Lors d’un passage médiatisé sur une chaîne de télévision privée, Sébastien Dano Djédjé, président exécutif du PPA-CI, a vigoureusement défendu le droit de l’ancien chef d’État à participer aux prochains scrutins, tout en démontant les arguments de ses détracteurs.

 Son plaidoyer, centré sur le respect des procédures légales et les contradictions des institutions, met en lumière un dossier épineux qui continue de diviser le pays.  

« La loi électorale est claire : tout citoyen a le droit de figurer sur la liste provisoire. Les contestations interviennent après sa publication, pas avant », a rappelé Djédjé, fustigeant ceux qui souhaitent exclure Gbagbo en amont.

 Il a qualifié d’« illogique » la référence à une condamnation nationale de 20 ans pour « braquage de la BCEAO » en 2018, alors que la Cour pénale internationale (CPI), saisie par Abidjan pour juger les crimes liés à la crise post-2011, a définitivement acquitté Gbagbo en 2021.

 « Comment la même action peut-elle être un crime ici et innocente là-bas ? », a-t-il lancé, soulignant une dualité de traitement qui, selon lui, relève davantage de la manœuvre politique que du droit.  

Le dirigeant du PPA-CI a par ailleurs dénoncé un « simulacre de procès » en Côte d’Ivoire.
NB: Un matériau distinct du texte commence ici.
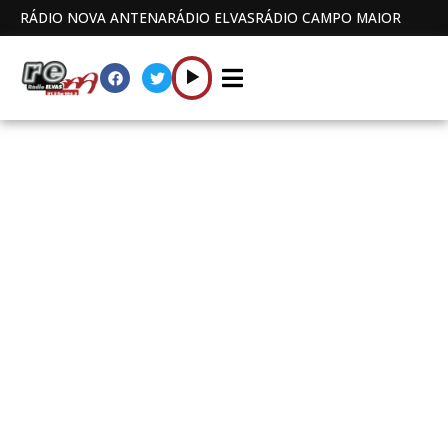
RÁDIO NOVA ANTENA
RÁDIO ELVAS
RÁDIO CAMPO MAIOR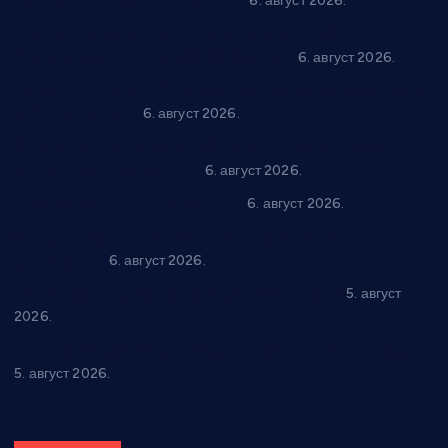
уз спортска надметања и забаву
6. август 2026.
Варварин подржао 25 нових предузетника: За
самозапошљавање по 380.000 динара
6. август 2026.
“Трстеник на Морави” од 10. до 16. августа: Богат програм
за све генерације
6. август 2026.
“Да се ради и гради по твом”: Трстеник улаже 4 милиона
динара у пројекте грађана
6. август 2026.
In memoriam: Тања Вилотијевић
6. август 2026.
Даница Петровић оживљава лик и дело Десанке
Максимовић
6. август 2026.
Александровац спреман за 61. “Жупску бербу”
5. август
2026.
Нова игралишта стижу у Бошњане, Доњи Катун и Парцане
5. август 2026.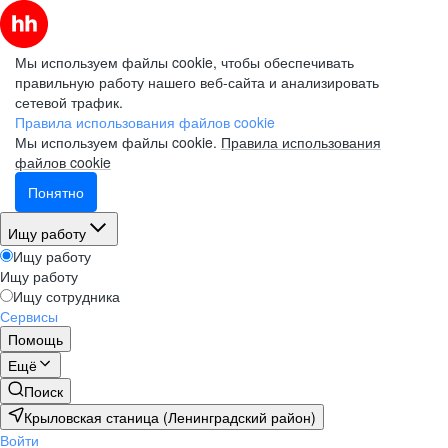
Мы используем файлы cookie, чтобы обеспечивать
правильную работу нашего веб-сайта и анализировать
сетевой трафик.
Правила использования файлов cookie
Мы используем файлы cookie.
Правила использования
файлов cookie
Понятно
Ищу работу
Ищу работу
Ищу работу
Ищу сотрудника
Сервисы
Помощь
Ещё
Поиск
Крыловская станица (Ленинградский район)
Войти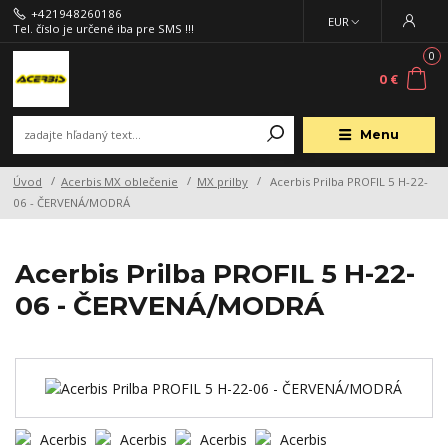
+421948260186
EUR
Tel. číslo je určené iba pre SMS !!!
0
0 €
Menu
Úvod
Acerbis MX oblečenie
MX prilby
Acerbis Prilba PROFIL 5 H-22-
06 - ČERVENÁ/MODRÁ
Acerbis Prilba PROFIL 5 H-22-
06 - ČERVENÁ/MODRÁ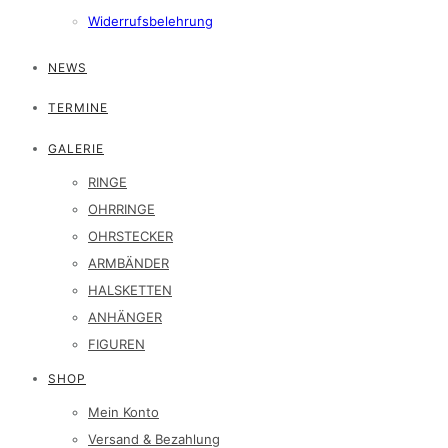
Widerrufsbelehrung
NEWS
TERMINE
GALERIE
RINGE
OHRRINGE
OHRSTECKER
ARMBÄNDER
HALSKETTEN
ANHÄNGER
FIGUREN
SHOP
Mein Konto
Versand & Bezahlung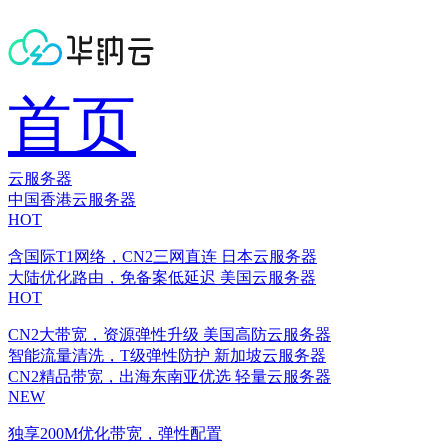
首页
云服务器
中国香港云服务器
HOT
含国际T1网络，CN2三网直连
日本云服务器
大陆优化路由，免备案低延迟
美国云服务器
HOT
CN2大带宽，资源弹性升级
美国高防云服务器
智能流量清洗，T级弹性防护
新加坡云服务器
CN2精品带宽，出海东南亚优选
轻量云服务器
NEW
独享200M优化带宽，弹性配置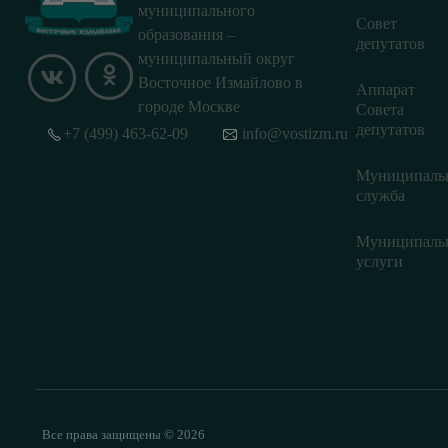
муниципального
Совет
образования –
депутатов
муниципальный округ
Восточное Измайлово в
Аппарат
городе Москве
Совета
депутатов
+7 (499) 463-62-09
info@vostizm.ru
Муниципаль
служба
Муниципаль
услуги
Все права защищены © 2026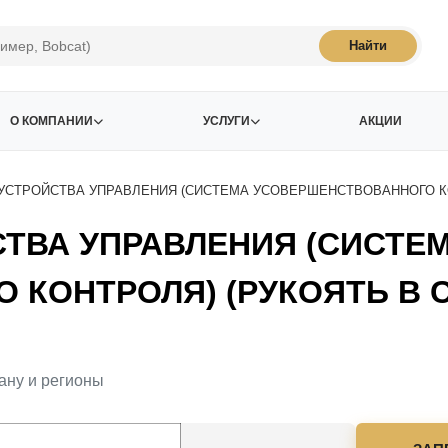
Найти
О КОМПАНИИ
УСЛУГИ
АКЦИИ
УСТРОЙСТВА УПРАВЛЕНИЯ (СИСТЕМА УСОВЕРШЕНСТВОВАННОГО КО
ТВА УПРАВЛЕНИЯ (СИСТЕ
КОНТРОЛЯ) (РУКОЯТЬ В С
ану и регионы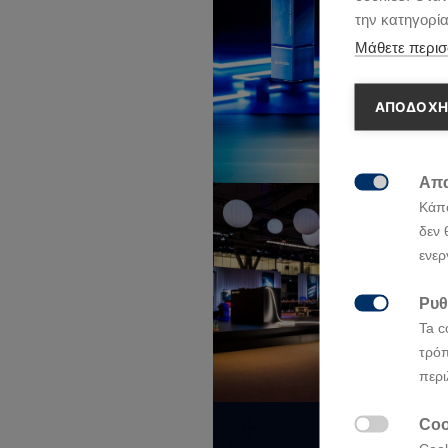
την κατηγορί
Μάθετε περισ
ΑΠΟΔΟΧΗ
Απα

Κάπο
δεν 
ενερ
Ρυθ

Ta c
τρόπ
περι
Coo
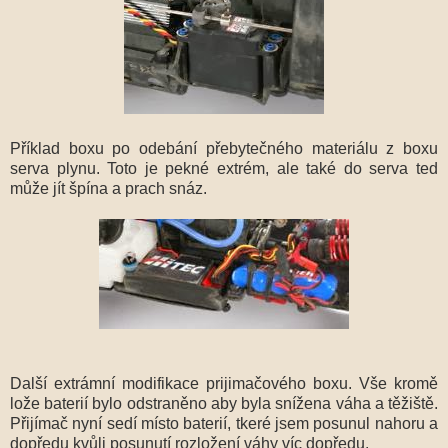
Příklad boxu po odebání přebytečného materiálu z boxu
serva plynu. Toto je pekné extrém, ale také do serva ted
může jít špína a prach snáz.
Další extrámní modifikace prijimačového boxu. Vše kromě
lože baterií bylo odstraněno aby byla snížena váha a těžiště.
Přijímač nyní sedí místo baterií, tkeré jsem posunul nahoru a
dopředu kvůli posunutí rozložení váhy víc dopředu.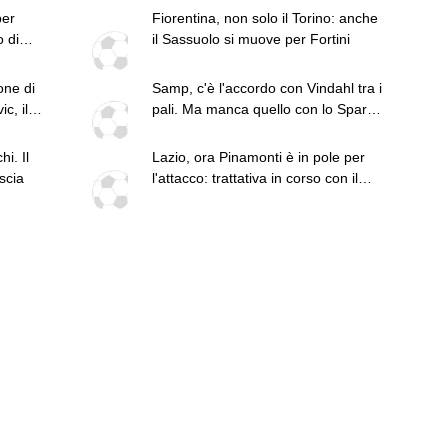
per
Fiorentina, non solo il Torino: anche
o di
il Sassuolo si muove per Fortini
one di
Samp, c'è l'accordo con Vindahl tra i
c, il
pali. Ma manca quello con lo Sparta
Praga
i. Il
Lazio, ora Pinamonti è in pole per
scia
l'attacco: trattativa in corso con il
Sassuolo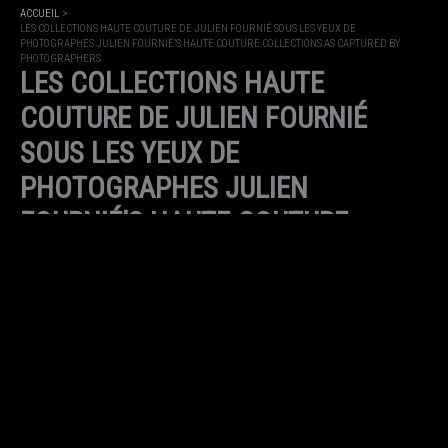
ACCUEIL
LES COLLECTIONS HAUTE COUTURE DE JULIEN FOURNIÉ SOUS LES YEUX DE
PHOTOGRAPHES JULIEN FOURNIÉ’S HAUTE COUTURE COLLECTIONS AS CAPTURED BY
PHOTOGRAPHERS
LES COLLECTIONS HAUTE
COUTURE DE JULIEN FOURNIÉ
SOUS LES YEUX DE
PHOTOGRAPHES JULIEN
FOURNIÉ’S HAUTE COUTURE
COLLECTIONS AS CAPTURED BY
PHOTOGRAPHERS
PAR
MAISON JULIEN FOURNIÉ
/
9 JUILLET 2024
PARTAGEZ
FACEBOOK
LINKEDIN
WECHAT
TWITTER / X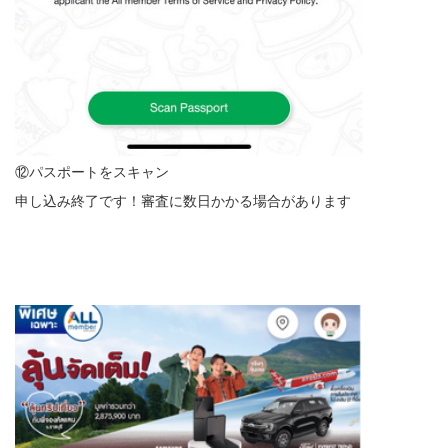
⑫パスポートをスキャン
申し込み終了です！審査に数日かかる場合があります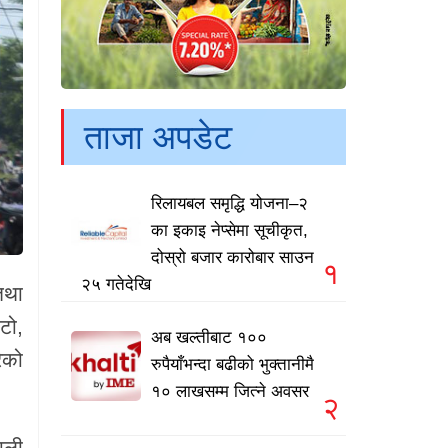
ताजा अपडेट
रिलायबल समृद्धि योजना–२
का इकाइ नेप्सेमा सूचीकृत,
दोस्रो बजार कारोबार साउन
१
२५ गतेदेखि
तथा
टो,
अब खल्तीबाट १००
ेको
रुपैयाँभन्दा बढीको भुक्तानीमै
१० लाखसम्म जित्ने अवसर
२
ाली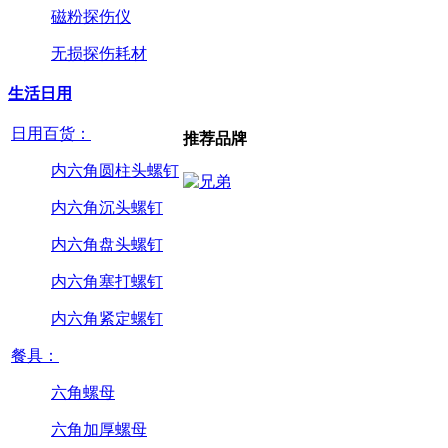
磁粉探伤仪
无损探伤耗材
生活日用
日用百货：
推荐品牌
内六角圆柱头螺钉
内六角沉头螺钉
内六角盘头螺钉
内六角塞打螺钉
内六角紧定螺钉
餐具：
六角螺母
六角加厚螺母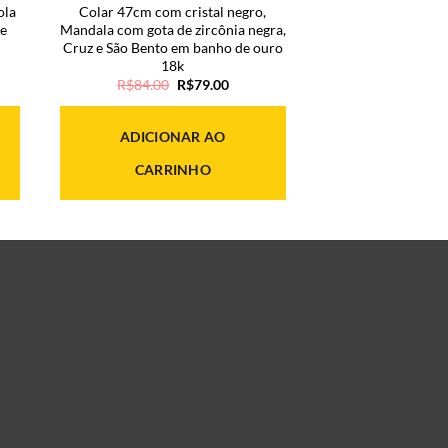
ola
Colar 47cm com cristal negro,
e
Mandala com gota de zircônia negra,
Cruz e São Bento em banho de ouro
18k
O
O
R$
84.00
R$
79.00
preço
preço
original
atual
era:
é:
ADICIONAR AO
R$84.00.
R$79.00.
CARRINHO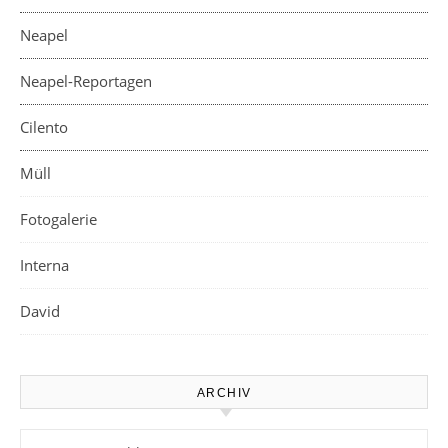
Neapel
Neapel-Reportagen
Cilento
Müll
Fotogalerie
Interna
David
ARCHIV
Archiv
Jugé par contumace pour des faits connexes à la crise post-électorale, Gbagbo se trouvait pourtant sous les verrous de la CPI à l’époque – un paradoxe souligné avec ironie : « La contumace exige que l’accusé soit introuvable. Or, le gouvernement savait très bien qu’il était à La Haye, puisque c’est le président Ouattara qui l’y a expédié dans son propre avion ! » 

L’ex ministre de la reconciliation a aussi pointé une violation de la Constitution ivoirienne, qui réserve le jugement des anciens présidents à la Haute Cour de Justice, une instance spéciale non saisie dans cette affaire. « Ce procès en tribunal ordinaire est une mascarade. On piétine la loi pour exclure un adversaire », a-t-il asséné.  

Ce discours résonne comme un défi lancé au pouvoir en place, accusé d’instrumentaliser la justice pour écarter une figure historique de l’opposition. 

Le retour de Gbagbo en 2021, après son acquittement par la CPI, n’a pas apaisé les tensions. Ses partisans estiment que sa condamnation locale, entachée d’irrégularités procédurales, ne saurait primer sur un verdict international. À l’inverse, ses opposants invoquent la souveraineté de la justice ivoirienne, arguant que les crimes économiques – comme le « braquage » présumé de la banque centrale – relèvent du droit national.  

Dans ce bras de fer, la question dépasse le cas personnel de Gbagbo : elle interroge l’indépendance des institutions, la cohérence entre engagements internationaux et lois locales, et l’équité d’un processus électoral crucial pour la stabilité du pays. Par respect de la justice ivoirienne et de sa Constitution, Gbagbo est inéligible. Ce débat avait déja stérilisé sa formation poltique en 2020.

 Pour Djédjé, « refuser cette inscription, c’est ouvrir la boîte de Pandore de l’arbitraire ». 

Alors que la Côte d’Ivoire tente de consolider sa réconciliation, ce débat rappelle que les blessures du passé restent à vif, et que l’ombre de 2011 plane toujours sur l’avenir démocratique du pays.